_Trecho da página_.

7 Outubro 2015

 

Provas contundentes de crimes de guerra atribuíveis à coligação liderada pela Arábia Saudita nos bombardeamentos sobre o Iémen – onde chega armamento de vários países, incluindo os Estados Unidos – sublinham a urgência com que é necessária uma investigação independente e eficaz a violações cometidas, assim como a suspensão pronta das transferências de certos armamentos, avalia a Amnistia Internacional em novo relatório.

“’Bombs fall from the sky day and night’: Civilians under fire in northern Yemen” (“As bombas caem dia e noite”: Civis debaixo de fogo no Norte do Iémen) examina 13 raides aéreos mortais feitos pela coligação sobre Saada, no nordeste do Iémen, nos quais morreram mais de 100 civis, incluindo 59 crianças. O relatório, publicado esta quarta-feira, 7 de outubro, documenta também o uso de bombas de fragmentação, que são proibidas internacionalmente. E segue-se ao trabalho de campo já feito pela Amnistia Internacional nas cidades de Taiz e Aden, no sul do Iémen, em junho e julho passados, que indiciava também estarem a ser cometidos crimes de guerra no conflito no país.

_Explore o texto_.
• A. Transcreva do texto sobre o Iémen a parte que começa em "Provas contundentes de" e vai até "em novo relatório.".
• B. De acordo com o texto sobre o Iémen, por que a Amnistia Internacional considera urgente uma investigação independente e a suspensão de certas transferências de armamento? Responda em uma a três frases.

_Dados brutos_.

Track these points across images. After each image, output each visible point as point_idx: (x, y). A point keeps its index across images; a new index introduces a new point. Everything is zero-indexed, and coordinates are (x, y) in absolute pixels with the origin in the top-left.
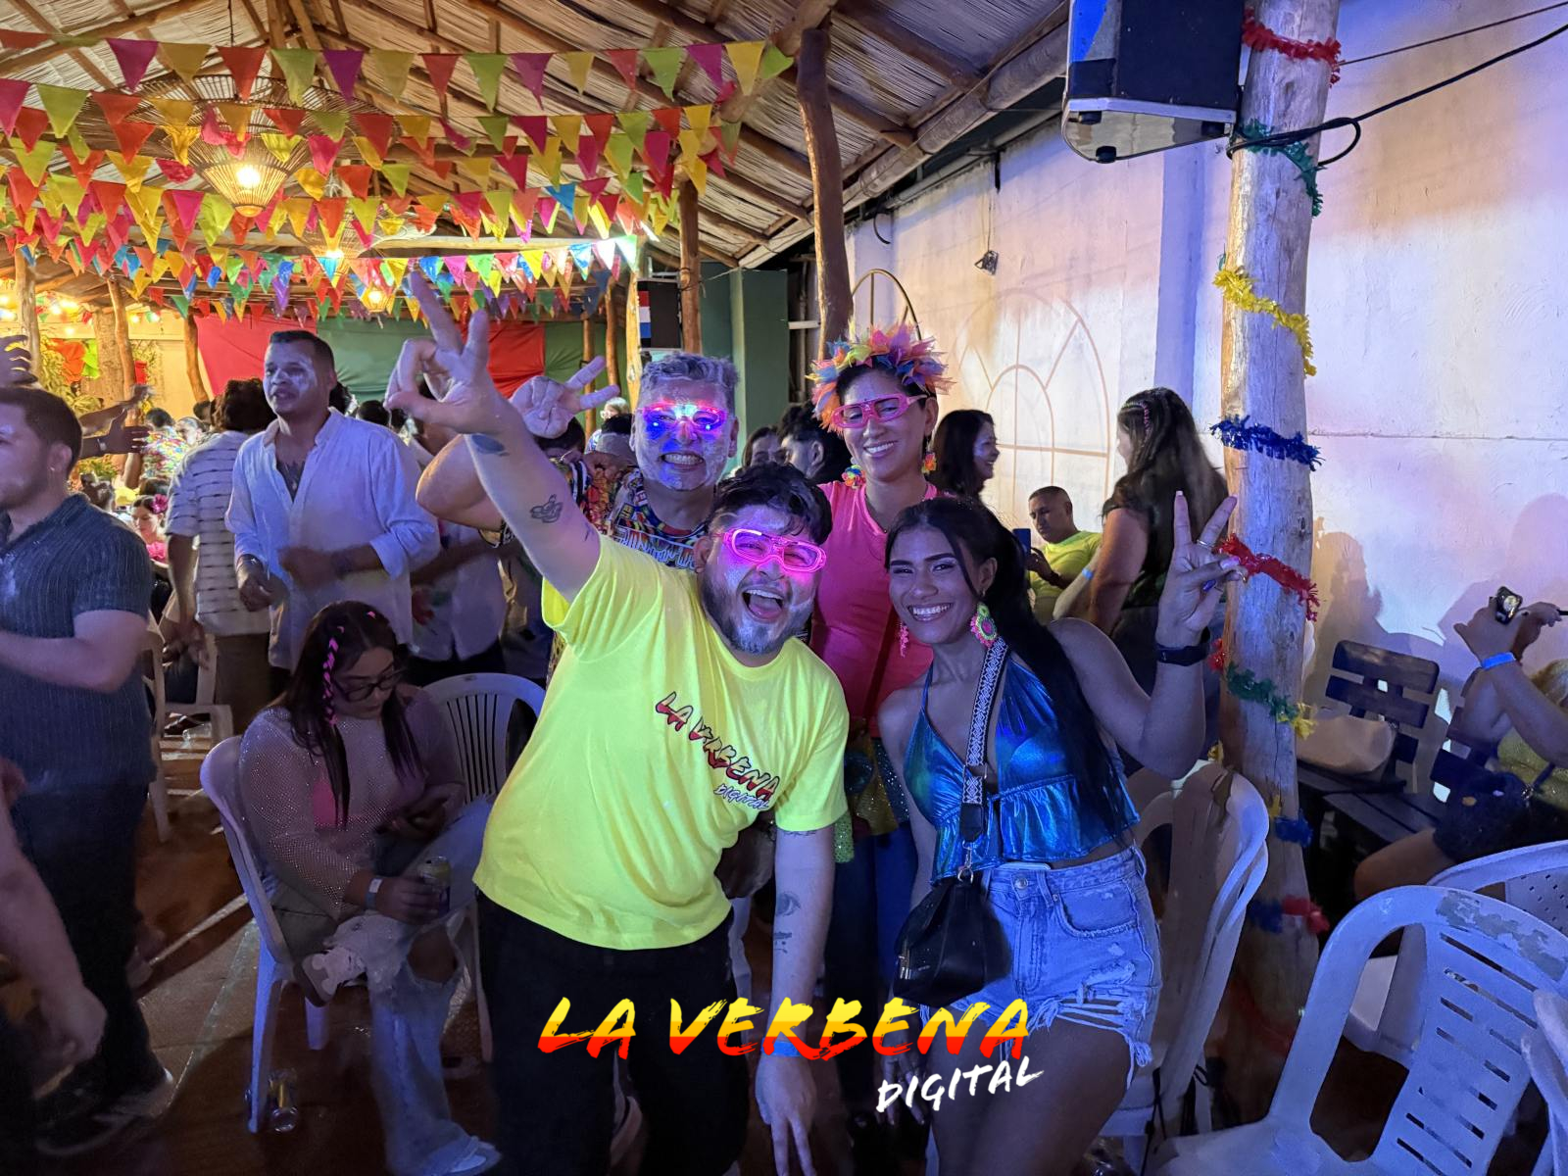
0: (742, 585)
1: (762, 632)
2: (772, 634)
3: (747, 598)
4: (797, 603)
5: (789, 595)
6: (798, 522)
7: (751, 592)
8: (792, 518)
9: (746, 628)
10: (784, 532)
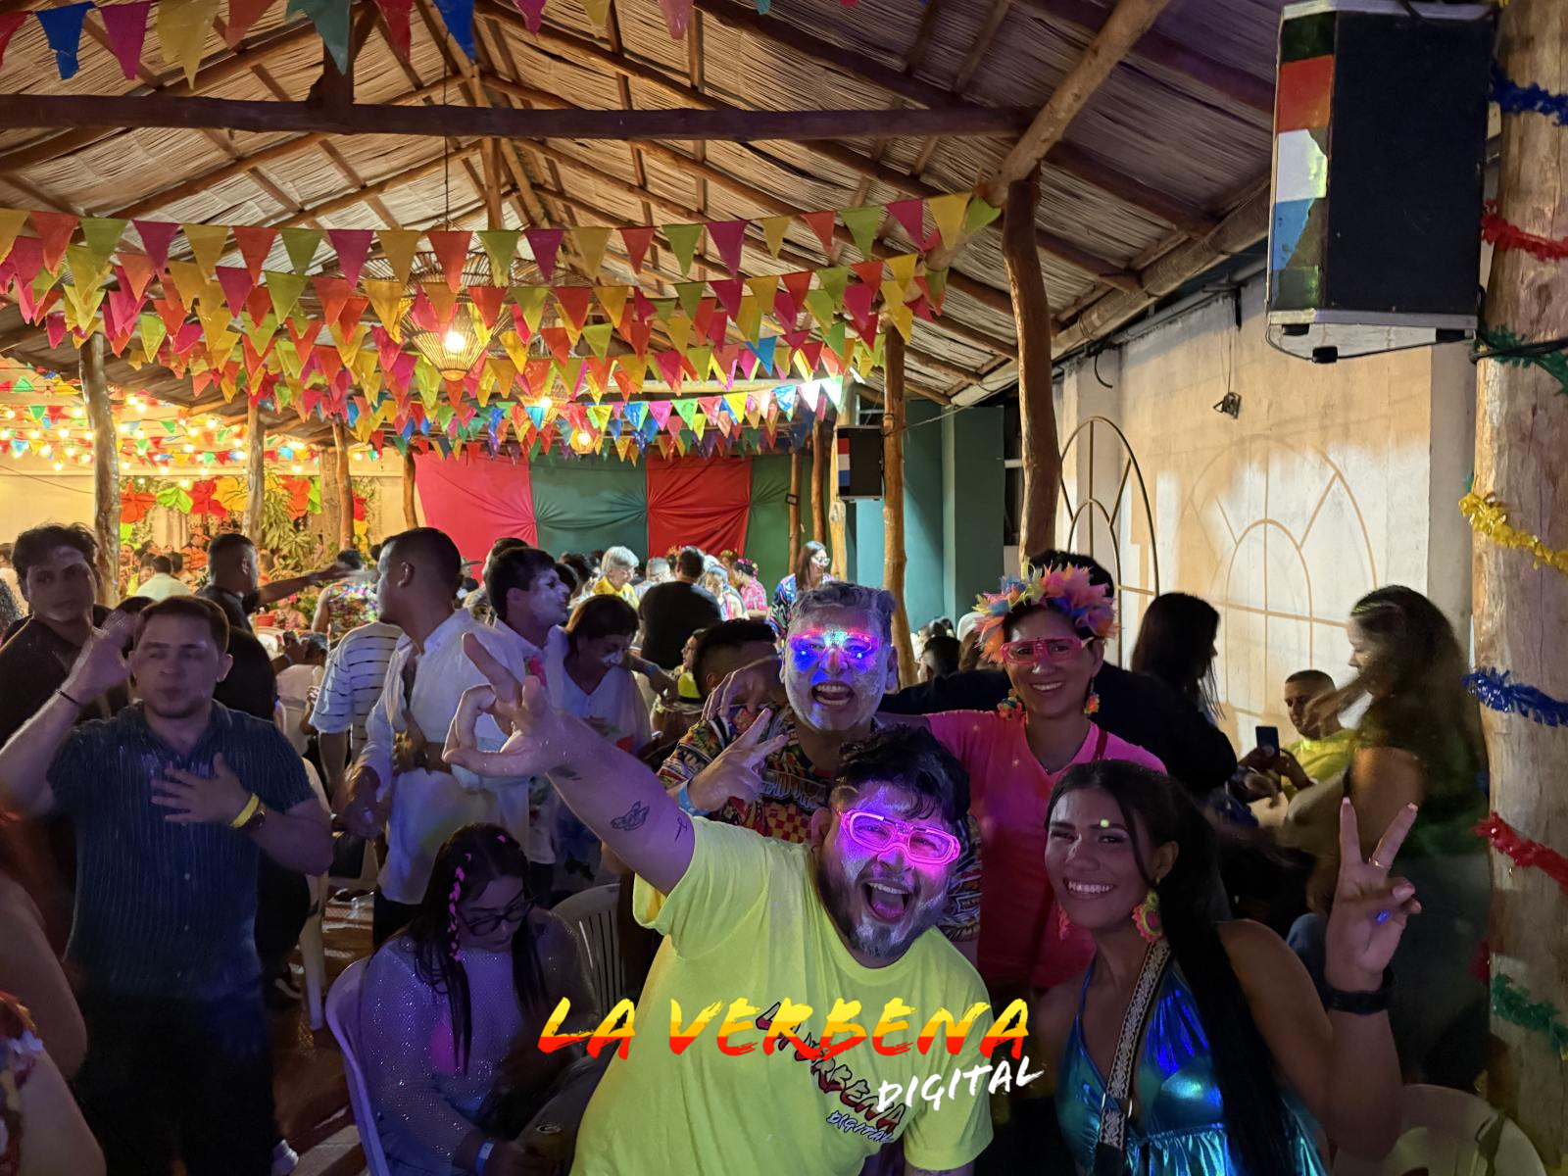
0: (862, 876)
1: (883, 934)
2: (896, 936)
3: (869, 891)
4: (926, 900)
5: (917, 890)
6: (928, 802)
7: (872, 885)
8: (919, 799)
9: (866, 929)
10: (910, 815)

_Exercício resolvido_.
• A.
Provas contundentes de crimes de guerra atribuíveis à coligação liderada pela Arábia Saudita nos bombardeamentos sobre o Iémen – onde chega armamento de vários países, incluindo os Estados Unidos – sublinham a urgência com que é necessária uma investigação independente e eficaz a violações cometidas, assim como a suspensão pronta das transferências de certos armamentos, avalia a Amnistia Internacional em novo relatório.

• B. Porque há provas contundentes de crimes de guerra atribuíveis à coligação liderada pela Arábia Saudita nos bombardeamentos sobre o Iémen. Segundo o texto, chega a esse país armamento de vários países, incluindo os Estados Unidos.